_Exercise prompt_. Match the string "bare" against each line below, and copy every line that matches.

(Extracted data entries)
===============

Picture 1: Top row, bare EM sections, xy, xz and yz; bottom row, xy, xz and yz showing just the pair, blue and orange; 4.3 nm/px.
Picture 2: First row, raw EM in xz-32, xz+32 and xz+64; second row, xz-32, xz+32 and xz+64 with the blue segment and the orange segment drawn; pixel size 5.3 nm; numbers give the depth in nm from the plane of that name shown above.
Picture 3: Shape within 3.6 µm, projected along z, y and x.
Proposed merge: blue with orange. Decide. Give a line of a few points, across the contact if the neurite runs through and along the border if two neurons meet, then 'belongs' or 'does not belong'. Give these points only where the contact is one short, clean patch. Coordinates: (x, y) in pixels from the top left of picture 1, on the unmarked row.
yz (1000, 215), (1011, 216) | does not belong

===============

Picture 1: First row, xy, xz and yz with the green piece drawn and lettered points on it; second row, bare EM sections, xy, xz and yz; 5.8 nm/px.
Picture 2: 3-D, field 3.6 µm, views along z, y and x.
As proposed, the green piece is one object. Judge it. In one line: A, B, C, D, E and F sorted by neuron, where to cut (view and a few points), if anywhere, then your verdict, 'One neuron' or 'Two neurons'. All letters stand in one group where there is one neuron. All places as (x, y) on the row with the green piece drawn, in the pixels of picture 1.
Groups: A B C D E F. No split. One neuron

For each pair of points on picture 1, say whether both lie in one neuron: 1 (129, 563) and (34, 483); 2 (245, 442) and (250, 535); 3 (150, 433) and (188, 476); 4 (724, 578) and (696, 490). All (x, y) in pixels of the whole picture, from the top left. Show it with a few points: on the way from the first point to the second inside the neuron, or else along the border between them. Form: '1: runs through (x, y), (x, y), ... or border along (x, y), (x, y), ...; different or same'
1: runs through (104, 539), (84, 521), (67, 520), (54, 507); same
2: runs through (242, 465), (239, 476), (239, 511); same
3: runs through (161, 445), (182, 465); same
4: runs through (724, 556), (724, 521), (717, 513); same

===============

_Result_.
Picture 1: Top row, bare EM sections, xy, xz and yz; bottom row, xy, xz and yz showing just the pair, blue and orange; 4.3 nm/px.
Picture 1: First row, xy, xz and yz with the green piece drawn and lettered points on it; second row, bare EM sections, xy, xz and yz; 5.8 nm/px.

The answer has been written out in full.